Besides our intrepid journalists, Beaks introduces us to an old man on a Spanish country estate who lost an eye to a falcon and will not let that happen again. We also meet his daughter and granddaughter and get to see the latter's ill-timed outdoor birthday party that descends into bird attack madness. In addition, we get a couple living in Rome who survived a similar bird attack 30 years previously, a beer-swilling bikini babe and her ill-fated boyfriend, a pair of unlucky hang-gliders, and a New York family on vacation in Puerto Rico in the wrong place at the wrong time. All these people are pretty boring, though I did enjoy the Puerto Rican mayor with crazy eyebrows who decides to deal with the bird epidemic by resignedly heading to the bar for some brandy.
We get a few nods to Hitchcock's chimney scene in the better bird attack movie, but like I said to Cardona in our 1988 vice presidential debate, "Rene, I watched a lot of Hitchcock. I enjoyed Hitchcock. Hitchcock was a favorite of mine. Rene, you're no Alfred Hitchcock (audience goes bananas)." Beaks picks up a little when our heroes convince the Puerto Ricans to evacuate everyone and put them on a train the hell out of there. For some reason, the train seems to be populated entirely by punk rockers who don't give a shit about your bird-avoiding rules and whiny old people who don't want to be told what to do by a young woman who looks kind of like Brooke Shields. The birds eventually simmer down, for reasons as mysterious as their motivation for simmering up, but a baffling ending in a lake means the fish are probably going to go crazy next.
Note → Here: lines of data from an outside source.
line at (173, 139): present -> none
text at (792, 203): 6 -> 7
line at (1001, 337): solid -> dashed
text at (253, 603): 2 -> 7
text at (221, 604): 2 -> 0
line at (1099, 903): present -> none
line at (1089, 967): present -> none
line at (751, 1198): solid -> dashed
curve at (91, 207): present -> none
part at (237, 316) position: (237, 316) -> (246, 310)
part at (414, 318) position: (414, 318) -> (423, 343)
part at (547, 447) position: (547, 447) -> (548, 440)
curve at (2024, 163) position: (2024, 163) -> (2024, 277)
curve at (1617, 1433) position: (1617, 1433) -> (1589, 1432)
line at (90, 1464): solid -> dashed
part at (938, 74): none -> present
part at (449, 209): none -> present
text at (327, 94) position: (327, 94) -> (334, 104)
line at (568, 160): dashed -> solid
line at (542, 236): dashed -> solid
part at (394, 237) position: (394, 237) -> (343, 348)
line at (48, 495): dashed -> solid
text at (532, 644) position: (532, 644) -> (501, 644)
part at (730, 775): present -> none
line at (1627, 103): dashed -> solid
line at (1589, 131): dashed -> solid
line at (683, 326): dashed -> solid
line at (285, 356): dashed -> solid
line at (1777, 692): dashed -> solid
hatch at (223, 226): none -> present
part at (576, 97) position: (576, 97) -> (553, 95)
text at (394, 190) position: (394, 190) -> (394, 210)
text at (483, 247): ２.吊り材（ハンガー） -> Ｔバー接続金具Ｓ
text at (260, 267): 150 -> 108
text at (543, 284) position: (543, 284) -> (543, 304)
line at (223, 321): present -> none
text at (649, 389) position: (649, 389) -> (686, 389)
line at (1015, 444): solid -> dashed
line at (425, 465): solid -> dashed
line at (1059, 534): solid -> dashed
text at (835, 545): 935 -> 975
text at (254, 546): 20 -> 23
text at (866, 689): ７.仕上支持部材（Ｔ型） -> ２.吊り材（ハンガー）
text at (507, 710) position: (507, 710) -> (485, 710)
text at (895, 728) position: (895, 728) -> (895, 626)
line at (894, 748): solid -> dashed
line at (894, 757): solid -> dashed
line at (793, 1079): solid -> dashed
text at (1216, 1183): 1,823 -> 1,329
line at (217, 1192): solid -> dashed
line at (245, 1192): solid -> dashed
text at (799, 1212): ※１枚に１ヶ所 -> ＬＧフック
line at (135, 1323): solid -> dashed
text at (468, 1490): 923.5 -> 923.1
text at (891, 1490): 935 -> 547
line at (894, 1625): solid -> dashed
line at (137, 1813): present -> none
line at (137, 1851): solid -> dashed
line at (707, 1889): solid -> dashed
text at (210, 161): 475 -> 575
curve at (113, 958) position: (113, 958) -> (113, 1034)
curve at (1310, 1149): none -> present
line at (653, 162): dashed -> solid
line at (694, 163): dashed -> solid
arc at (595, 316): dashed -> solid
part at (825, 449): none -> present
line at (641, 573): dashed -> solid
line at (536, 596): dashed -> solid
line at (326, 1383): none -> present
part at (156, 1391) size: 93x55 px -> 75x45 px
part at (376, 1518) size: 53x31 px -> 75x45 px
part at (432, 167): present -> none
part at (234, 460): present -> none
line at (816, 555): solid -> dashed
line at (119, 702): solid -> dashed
Beaks is only 86 minutes but feels much longer. The best moment happens early, when the journalists are covering a story about a man who can shoot pigeons while blindfolded. Peter asks him his reasons for killing the birds and the man says for pleasure. Peter: "For pleasure? Faaaaaaack!" I also enjoyed the bizarre contradictions and unexplained plot developments. A couple has a flat tire and no jack, but are driving away on a fully inflated tire in the next scene. The same couple is stranded under a dock, but are shown riding away in a boat in the next scene. Characters appear in different locations in consecutive scenes before magically reappearing where they once where. A nude scene with an obvious body double is reused twice, even though its first use makes no sense because Vanessa is covered in soap bubbles but hasn't even stepped in the bubble bath yet. This continuity clusterfudge is highly enjoyable to me.
Director Rene Cardona, Jr., was a Mexican filmmaker who mostly worked on Spanish-language films, but he also had many English-language B-movies on his CV, including The Bermuda Triangle, Tintorero: Killer Shark, and the Jonestown biopic Guyana: Cult of the Damned. He died in 2003. I'm sorry to speak ill of the dead, but Beaks: The Movie is not good.